(Prompt) Below are the entries; return every line among them that holds the word "ipynb".

Saved entries:
_ _ _

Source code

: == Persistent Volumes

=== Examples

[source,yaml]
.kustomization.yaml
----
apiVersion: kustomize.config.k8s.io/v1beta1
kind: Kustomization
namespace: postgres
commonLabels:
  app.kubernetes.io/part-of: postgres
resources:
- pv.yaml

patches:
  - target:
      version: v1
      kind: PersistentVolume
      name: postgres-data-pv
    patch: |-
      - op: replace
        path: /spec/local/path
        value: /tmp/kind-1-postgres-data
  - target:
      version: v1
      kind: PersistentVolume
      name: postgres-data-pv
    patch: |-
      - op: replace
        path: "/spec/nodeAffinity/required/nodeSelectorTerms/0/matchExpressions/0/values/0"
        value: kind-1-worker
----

_ _ _

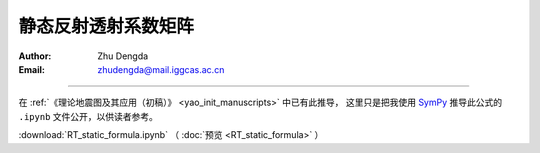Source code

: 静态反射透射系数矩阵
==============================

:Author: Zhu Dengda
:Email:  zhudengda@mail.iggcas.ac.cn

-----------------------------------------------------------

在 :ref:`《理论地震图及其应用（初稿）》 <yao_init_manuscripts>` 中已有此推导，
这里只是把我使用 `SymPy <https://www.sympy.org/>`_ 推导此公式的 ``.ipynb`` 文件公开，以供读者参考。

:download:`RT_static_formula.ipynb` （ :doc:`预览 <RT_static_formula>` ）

_ _ _

(Response area)
这里只是把我使用 `SymPy <https://www.sympy.org/>`_ 推导此公式的 ``.ipynb`` 文件公开，以供读者参考。
:download:`RT_static_formula.ipynb` （ :doc:`预览 <RT_static_formula>` ）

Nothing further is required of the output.